If it were practicable to measure the amount of resistance involved in doing each class of physical work, we could readily reduce to a science the setting of reasonable daily tasks. The authors are of the opinion that a careful study of resistances will eventually enable managers to fix certain tasks with great accuracy. To illustrate, let us assume that it is desired to know how much sand a workman should be able to shovel into a wagon box 5 feet from the ground in a day. It is not impracticable to measure the force required to push the shovel into the sand, and the distance pushed. The average weight of the earth on a shovel, and the weight of the shovel can be ascertained. The vertical height that this load is lifted, is easily measured. If the workman bends his body to fill the shovel, the weight of his body above the waist, multiplied by the height that the center of gravity of that weight travels will give the foot-pounds of work done in bending the body. And thus, by a calculation of each element of work done, an accurate forecast of the total possible work could be made.

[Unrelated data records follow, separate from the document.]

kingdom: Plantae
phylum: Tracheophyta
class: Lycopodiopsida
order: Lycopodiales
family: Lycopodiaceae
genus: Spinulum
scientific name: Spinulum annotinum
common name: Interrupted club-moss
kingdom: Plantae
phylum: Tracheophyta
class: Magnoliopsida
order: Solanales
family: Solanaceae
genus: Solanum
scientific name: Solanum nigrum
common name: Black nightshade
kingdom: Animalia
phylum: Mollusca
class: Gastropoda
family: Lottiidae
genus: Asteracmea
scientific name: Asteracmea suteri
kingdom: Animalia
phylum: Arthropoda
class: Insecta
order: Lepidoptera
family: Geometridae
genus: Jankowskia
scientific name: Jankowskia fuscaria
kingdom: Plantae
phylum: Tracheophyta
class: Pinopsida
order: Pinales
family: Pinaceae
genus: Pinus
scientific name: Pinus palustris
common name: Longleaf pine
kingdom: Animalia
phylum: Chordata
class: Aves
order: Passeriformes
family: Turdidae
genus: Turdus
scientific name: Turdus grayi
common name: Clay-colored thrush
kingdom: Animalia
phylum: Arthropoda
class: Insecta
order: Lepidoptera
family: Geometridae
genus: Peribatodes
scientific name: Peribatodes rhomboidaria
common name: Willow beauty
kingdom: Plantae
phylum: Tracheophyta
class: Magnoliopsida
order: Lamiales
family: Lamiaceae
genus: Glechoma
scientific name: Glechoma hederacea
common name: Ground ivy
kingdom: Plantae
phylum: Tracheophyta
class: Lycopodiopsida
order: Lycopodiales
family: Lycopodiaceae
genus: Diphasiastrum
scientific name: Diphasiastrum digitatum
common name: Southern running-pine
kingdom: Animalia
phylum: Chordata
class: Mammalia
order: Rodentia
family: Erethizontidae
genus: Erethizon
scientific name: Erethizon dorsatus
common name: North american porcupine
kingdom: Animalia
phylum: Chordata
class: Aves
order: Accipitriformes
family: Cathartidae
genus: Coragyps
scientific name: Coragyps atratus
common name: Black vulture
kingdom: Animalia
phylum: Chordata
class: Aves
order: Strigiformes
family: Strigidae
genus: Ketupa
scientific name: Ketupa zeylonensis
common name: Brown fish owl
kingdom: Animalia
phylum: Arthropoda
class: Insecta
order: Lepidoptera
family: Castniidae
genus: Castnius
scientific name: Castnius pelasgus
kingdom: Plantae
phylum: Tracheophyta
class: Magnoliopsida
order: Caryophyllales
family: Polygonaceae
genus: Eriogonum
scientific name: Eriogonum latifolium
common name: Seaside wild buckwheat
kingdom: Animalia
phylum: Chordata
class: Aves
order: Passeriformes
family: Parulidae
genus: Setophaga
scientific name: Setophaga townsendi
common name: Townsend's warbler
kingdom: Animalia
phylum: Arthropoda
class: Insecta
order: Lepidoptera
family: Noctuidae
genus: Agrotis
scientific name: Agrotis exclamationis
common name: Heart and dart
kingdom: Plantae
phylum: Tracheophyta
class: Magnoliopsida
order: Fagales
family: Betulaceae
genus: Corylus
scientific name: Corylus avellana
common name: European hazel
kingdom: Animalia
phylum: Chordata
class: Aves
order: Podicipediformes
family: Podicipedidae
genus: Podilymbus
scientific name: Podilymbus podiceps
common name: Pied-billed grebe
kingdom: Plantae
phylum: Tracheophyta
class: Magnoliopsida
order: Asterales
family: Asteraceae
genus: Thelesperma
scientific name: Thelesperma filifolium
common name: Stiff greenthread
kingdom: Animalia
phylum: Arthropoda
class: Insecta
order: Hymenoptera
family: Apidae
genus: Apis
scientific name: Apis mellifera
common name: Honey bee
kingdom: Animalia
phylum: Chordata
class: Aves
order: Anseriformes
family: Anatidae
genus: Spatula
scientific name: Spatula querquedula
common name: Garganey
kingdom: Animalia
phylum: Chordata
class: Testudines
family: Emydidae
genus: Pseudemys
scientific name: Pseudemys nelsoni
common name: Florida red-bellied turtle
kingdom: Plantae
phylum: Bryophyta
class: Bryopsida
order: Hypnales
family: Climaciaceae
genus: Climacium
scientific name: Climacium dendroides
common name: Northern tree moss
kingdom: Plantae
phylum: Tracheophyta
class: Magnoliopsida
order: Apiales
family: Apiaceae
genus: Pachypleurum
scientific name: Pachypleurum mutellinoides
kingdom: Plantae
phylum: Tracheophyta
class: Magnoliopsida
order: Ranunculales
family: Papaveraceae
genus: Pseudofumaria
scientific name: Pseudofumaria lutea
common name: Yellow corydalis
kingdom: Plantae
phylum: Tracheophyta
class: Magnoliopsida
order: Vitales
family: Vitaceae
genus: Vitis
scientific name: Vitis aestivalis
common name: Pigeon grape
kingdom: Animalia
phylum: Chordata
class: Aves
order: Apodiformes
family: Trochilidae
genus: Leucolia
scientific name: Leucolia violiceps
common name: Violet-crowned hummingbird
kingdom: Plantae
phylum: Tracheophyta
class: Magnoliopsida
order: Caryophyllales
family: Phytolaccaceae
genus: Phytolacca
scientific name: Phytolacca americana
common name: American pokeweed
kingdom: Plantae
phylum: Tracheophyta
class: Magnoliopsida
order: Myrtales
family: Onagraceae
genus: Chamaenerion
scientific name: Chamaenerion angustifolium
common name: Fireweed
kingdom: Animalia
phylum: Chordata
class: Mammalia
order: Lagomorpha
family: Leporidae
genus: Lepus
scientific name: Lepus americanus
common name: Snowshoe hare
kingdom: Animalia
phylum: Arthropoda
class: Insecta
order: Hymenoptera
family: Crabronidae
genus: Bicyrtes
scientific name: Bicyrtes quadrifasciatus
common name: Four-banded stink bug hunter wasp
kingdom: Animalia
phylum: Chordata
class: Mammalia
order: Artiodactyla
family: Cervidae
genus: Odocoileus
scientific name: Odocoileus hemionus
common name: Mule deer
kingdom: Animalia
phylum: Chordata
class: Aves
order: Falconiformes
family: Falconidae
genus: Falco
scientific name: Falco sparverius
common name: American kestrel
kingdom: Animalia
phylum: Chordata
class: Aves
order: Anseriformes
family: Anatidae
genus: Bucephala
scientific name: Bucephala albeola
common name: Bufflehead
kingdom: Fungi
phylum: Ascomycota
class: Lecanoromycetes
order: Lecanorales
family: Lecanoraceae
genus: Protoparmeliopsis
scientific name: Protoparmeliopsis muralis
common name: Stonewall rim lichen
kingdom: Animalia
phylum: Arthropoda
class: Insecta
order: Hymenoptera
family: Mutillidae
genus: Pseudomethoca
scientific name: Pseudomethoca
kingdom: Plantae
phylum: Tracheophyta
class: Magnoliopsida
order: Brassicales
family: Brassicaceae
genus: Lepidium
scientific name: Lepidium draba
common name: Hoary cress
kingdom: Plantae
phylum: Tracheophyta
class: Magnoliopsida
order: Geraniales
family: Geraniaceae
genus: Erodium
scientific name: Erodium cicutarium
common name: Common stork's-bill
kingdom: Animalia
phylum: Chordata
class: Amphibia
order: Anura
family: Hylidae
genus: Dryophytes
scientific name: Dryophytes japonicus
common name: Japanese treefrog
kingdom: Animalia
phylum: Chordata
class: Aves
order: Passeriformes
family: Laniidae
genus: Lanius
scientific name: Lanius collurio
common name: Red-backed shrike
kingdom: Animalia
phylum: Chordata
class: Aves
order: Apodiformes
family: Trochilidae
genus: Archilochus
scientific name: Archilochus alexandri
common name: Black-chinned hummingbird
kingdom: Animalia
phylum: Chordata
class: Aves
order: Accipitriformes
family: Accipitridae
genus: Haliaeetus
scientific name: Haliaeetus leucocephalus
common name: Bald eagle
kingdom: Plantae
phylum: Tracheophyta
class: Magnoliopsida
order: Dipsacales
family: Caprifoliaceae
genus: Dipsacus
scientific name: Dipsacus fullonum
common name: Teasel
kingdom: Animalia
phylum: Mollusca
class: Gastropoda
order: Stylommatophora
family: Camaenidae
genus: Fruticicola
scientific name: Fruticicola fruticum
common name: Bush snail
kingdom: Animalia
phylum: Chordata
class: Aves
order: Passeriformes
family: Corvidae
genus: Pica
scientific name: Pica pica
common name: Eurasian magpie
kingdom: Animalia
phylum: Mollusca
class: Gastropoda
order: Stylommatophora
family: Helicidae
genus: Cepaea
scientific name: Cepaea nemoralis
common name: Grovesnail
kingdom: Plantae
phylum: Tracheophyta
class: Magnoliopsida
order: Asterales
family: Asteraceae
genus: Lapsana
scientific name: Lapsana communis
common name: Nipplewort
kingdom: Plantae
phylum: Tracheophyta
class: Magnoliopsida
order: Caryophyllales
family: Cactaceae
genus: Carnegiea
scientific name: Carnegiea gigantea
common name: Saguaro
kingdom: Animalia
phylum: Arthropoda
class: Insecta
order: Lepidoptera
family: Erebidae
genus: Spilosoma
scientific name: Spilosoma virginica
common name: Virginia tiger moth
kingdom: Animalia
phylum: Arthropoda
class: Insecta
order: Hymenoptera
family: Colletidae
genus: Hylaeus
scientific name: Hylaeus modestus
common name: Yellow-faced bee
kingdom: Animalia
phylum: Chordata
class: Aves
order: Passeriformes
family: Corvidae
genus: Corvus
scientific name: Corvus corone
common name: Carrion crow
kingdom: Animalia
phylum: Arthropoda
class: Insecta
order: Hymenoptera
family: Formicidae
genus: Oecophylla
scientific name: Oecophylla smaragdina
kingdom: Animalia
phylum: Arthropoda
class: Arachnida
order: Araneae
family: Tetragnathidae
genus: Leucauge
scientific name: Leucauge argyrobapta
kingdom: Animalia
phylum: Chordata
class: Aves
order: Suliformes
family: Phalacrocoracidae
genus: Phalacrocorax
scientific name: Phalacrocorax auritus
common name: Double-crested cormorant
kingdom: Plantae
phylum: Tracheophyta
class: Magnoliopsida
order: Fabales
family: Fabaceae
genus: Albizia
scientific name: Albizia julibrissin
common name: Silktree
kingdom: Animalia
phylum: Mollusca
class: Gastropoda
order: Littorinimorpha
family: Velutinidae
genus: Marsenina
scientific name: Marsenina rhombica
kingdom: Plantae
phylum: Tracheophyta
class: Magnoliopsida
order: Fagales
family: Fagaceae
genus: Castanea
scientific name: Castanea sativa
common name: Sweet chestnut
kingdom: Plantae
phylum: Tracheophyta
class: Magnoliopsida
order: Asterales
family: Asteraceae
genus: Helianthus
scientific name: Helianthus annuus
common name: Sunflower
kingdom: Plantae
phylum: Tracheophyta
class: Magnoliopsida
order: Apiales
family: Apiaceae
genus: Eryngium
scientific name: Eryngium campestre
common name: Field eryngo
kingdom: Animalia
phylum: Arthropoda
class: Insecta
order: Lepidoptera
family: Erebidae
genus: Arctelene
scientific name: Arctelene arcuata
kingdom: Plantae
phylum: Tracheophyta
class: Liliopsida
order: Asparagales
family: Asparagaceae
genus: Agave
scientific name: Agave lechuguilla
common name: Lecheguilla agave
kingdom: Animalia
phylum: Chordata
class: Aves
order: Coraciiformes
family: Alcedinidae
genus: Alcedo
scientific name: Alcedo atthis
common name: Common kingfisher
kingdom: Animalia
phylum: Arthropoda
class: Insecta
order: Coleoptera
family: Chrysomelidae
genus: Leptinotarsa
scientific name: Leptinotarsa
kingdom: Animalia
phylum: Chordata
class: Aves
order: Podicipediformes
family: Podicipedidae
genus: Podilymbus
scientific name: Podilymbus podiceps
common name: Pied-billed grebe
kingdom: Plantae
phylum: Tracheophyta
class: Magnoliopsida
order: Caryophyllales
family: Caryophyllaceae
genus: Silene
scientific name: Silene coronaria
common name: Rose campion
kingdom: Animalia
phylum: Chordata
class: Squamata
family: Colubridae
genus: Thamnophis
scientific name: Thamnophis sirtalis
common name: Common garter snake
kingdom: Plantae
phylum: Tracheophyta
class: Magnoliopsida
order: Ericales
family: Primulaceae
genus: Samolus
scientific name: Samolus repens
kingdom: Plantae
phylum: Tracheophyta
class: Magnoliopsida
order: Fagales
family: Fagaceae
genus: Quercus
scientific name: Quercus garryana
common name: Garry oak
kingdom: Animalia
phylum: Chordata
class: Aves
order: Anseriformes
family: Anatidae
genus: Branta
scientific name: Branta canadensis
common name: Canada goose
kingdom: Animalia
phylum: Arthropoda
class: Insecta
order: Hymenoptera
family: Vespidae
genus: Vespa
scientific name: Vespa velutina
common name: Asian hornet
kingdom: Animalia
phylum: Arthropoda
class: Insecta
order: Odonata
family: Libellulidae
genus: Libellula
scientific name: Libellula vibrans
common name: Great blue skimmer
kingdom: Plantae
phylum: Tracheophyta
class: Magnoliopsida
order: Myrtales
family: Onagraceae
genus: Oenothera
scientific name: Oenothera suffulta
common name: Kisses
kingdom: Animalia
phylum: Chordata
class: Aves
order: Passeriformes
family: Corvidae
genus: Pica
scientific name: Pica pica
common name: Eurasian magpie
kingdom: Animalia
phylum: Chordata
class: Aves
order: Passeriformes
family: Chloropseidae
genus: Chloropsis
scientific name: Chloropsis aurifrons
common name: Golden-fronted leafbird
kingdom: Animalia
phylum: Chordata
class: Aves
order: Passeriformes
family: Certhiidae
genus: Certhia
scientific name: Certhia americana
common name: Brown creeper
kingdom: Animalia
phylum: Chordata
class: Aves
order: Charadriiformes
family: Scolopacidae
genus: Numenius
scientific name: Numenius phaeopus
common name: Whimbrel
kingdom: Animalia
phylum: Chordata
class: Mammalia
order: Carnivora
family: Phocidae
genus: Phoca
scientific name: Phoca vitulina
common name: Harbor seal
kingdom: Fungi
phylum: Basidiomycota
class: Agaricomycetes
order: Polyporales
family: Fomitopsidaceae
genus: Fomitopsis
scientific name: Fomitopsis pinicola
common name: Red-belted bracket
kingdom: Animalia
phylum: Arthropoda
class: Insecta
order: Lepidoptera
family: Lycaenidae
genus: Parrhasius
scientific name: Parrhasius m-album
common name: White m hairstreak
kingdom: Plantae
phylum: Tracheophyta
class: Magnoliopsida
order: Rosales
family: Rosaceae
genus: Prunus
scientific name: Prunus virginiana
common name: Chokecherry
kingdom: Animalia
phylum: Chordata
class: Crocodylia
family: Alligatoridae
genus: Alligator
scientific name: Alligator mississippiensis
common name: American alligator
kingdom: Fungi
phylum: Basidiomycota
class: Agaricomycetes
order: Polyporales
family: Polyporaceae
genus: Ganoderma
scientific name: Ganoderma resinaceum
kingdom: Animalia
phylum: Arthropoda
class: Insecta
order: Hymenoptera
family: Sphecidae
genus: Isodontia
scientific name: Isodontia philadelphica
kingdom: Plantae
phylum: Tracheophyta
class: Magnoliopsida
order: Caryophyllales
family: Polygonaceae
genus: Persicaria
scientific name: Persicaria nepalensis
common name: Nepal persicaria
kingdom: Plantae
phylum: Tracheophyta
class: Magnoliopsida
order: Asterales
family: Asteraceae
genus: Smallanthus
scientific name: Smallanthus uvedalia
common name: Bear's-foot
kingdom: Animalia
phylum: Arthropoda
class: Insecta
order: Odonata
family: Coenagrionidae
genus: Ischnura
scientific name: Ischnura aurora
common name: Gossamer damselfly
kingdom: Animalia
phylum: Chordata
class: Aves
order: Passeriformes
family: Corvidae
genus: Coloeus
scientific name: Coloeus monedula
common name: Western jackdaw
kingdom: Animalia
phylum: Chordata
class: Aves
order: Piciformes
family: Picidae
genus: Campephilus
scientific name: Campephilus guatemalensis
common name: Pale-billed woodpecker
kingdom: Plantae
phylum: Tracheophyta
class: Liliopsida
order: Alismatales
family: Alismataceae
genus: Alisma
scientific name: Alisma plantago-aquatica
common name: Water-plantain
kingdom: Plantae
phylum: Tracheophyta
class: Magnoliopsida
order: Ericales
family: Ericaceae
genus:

Such a study as this will often disclose an unsuspected lack of economy in using certain tools. From such a study, for example, it is perfectly clear that the long-handled shovel, universally used in the far West for shoveling sand, gravel, etc., is a more economical tool than the short-handled shovel used in the East. Men have argued about this matter for years without coming to a definite conclusion, the reason being that workmen accustomed to the short-handled shovel prefer it, while workmen accustomed to the long-handled shovel show an equal preference for that type of tool.